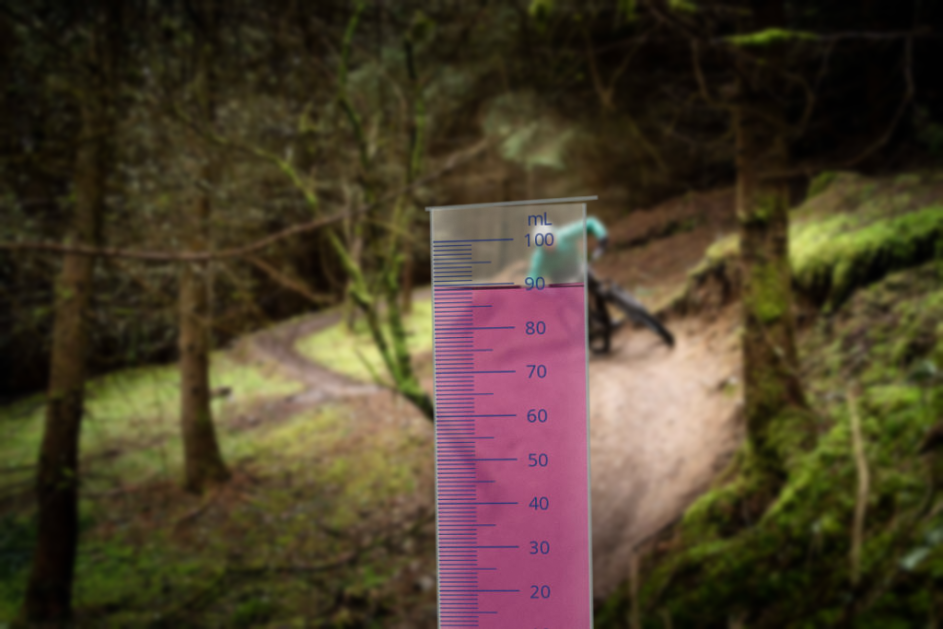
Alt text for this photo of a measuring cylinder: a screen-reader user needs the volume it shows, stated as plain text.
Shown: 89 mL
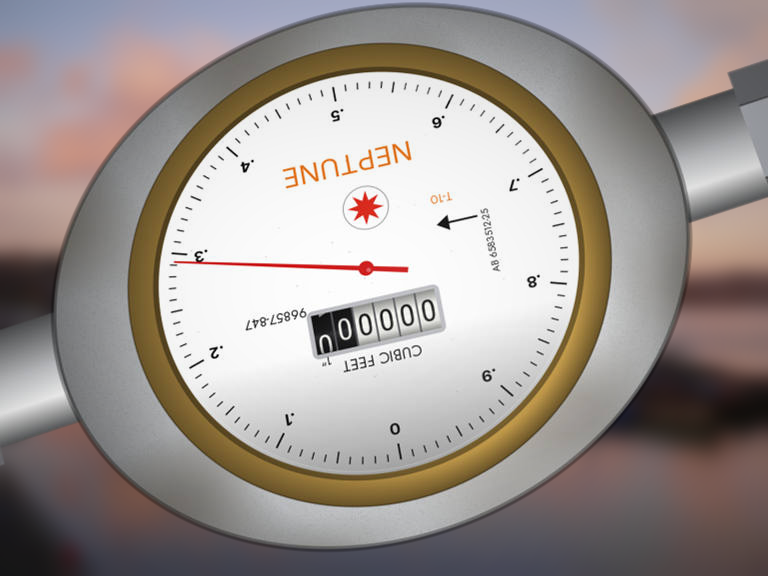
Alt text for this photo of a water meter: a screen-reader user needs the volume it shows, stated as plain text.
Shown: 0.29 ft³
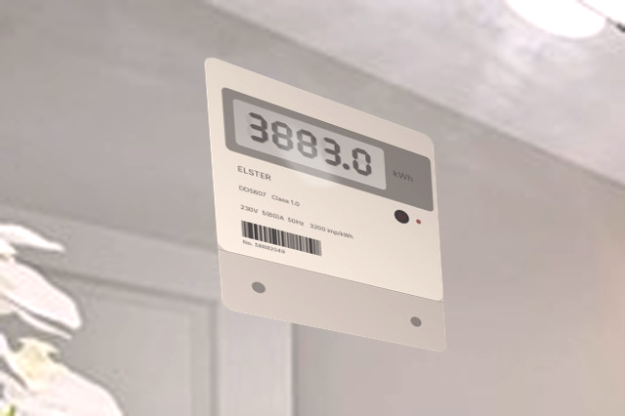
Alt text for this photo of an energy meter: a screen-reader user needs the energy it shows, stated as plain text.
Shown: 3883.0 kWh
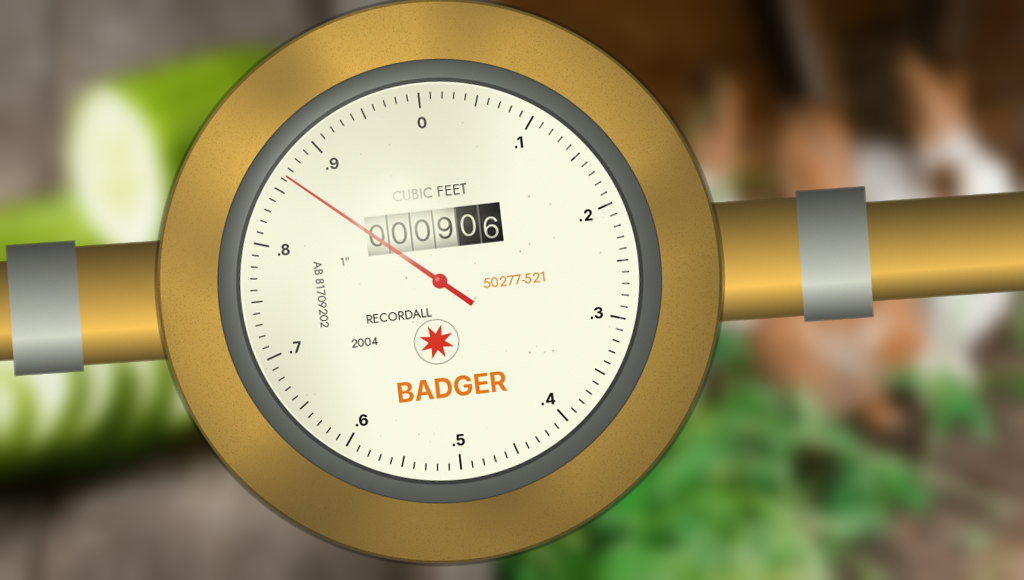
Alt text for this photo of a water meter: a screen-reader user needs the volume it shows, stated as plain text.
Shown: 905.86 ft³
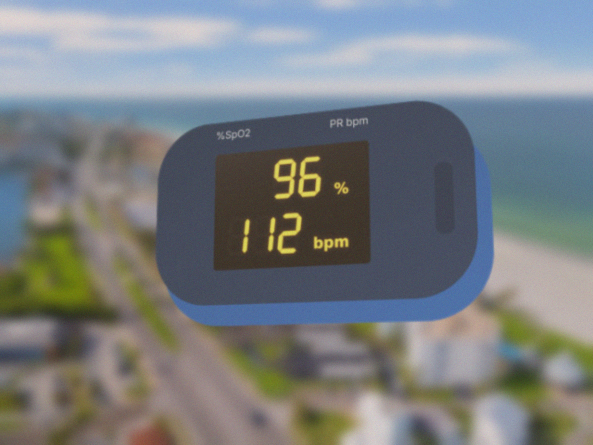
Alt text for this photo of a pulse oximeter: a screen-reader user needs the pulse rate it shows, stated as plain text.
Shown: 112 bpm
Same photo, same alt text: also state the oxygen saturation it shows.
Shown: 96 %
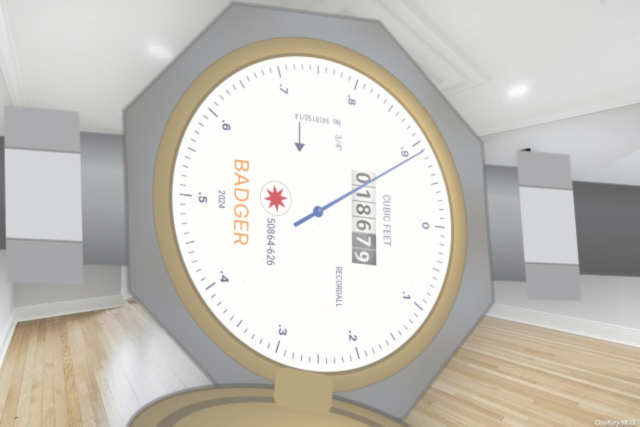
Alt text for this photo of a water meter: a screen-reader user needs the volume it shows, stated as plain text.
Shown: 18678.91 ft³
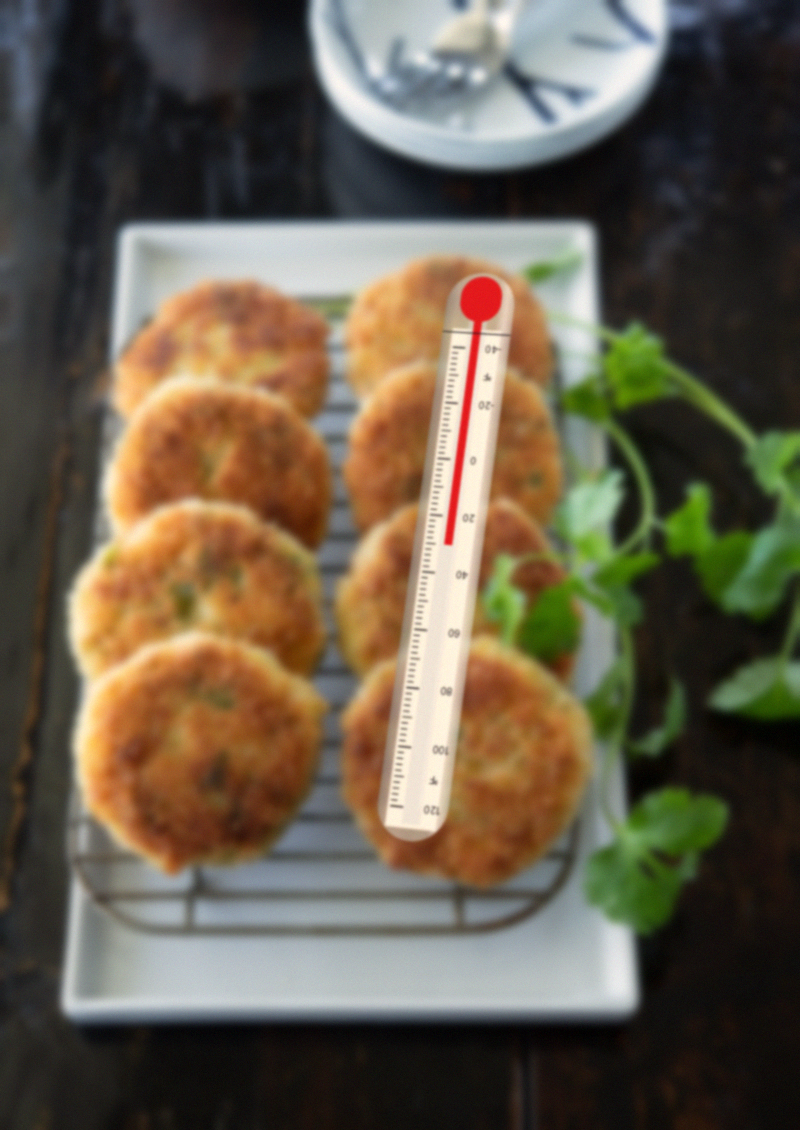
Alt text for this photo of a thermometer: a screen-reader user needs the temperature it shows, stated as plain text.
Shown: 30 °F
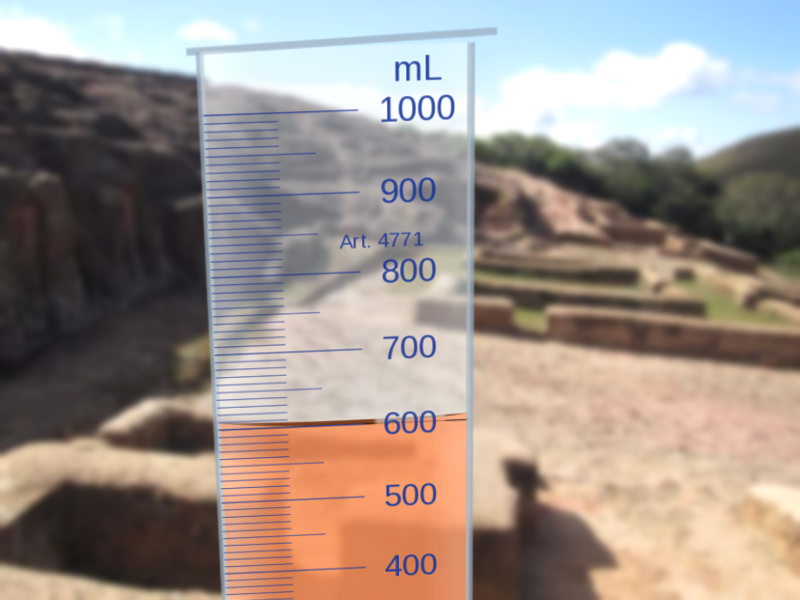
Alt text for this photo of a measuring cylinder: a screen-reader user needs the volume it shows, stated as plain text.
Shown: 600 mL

◆ ◆ ◆ ◆ ◆ ◆ ◆

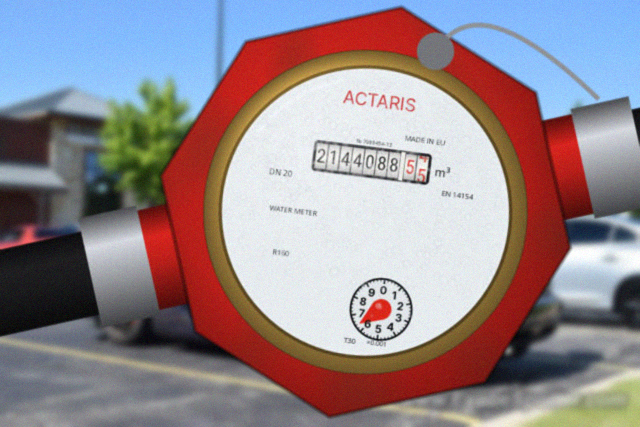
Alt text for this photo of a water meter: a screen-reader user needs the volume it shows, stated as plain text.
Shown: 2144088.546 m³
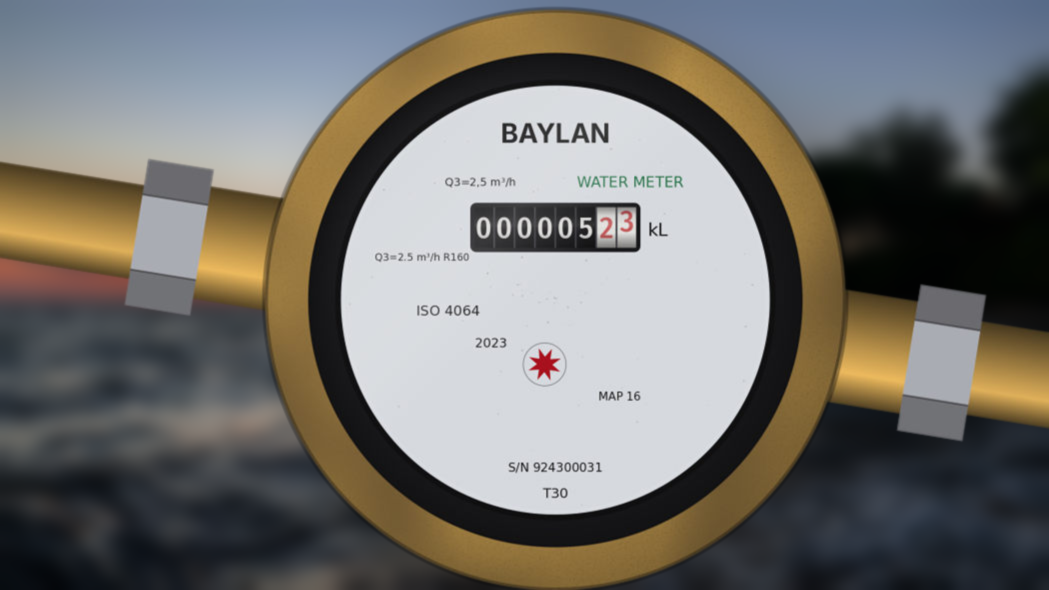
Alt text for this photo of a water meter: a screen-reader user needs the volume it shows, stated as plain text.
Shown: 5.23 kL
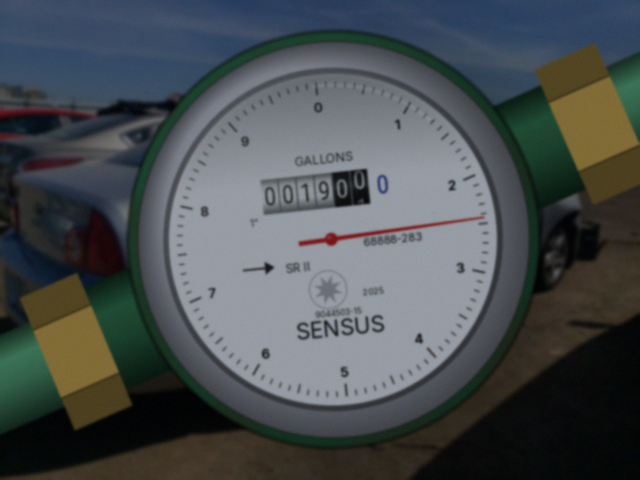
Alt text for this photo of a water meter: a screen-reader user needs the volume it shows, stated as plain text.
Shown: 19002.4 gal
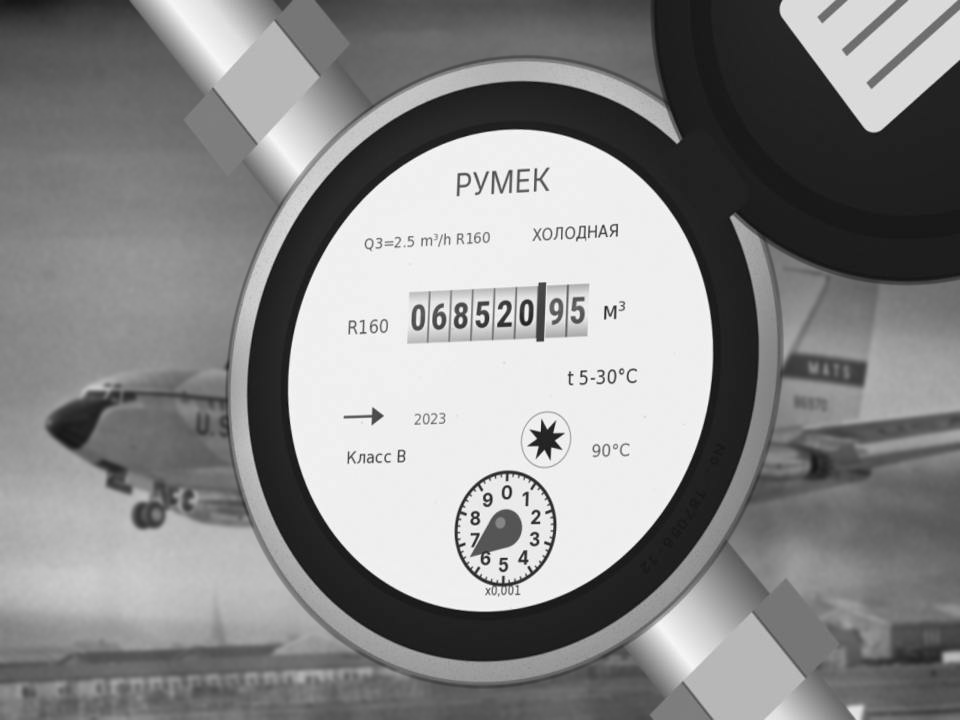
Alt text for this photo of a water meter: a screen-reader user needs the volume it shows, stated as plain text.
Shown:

◆ ◆ ◆ ◆ ◆ ◆ ◆

▸ **Required work**
Retype the rows above word for word, from the line containing "Alt text for this photo of a thermometer: a" through the line containing "Shown: 30 °F", including both of those lines.

▸ **Output of the exercise**
Alt text for this photo of a thermometer: a screen-reader user needs the temperature it shows, stated as plain text.
Shown: 30 °F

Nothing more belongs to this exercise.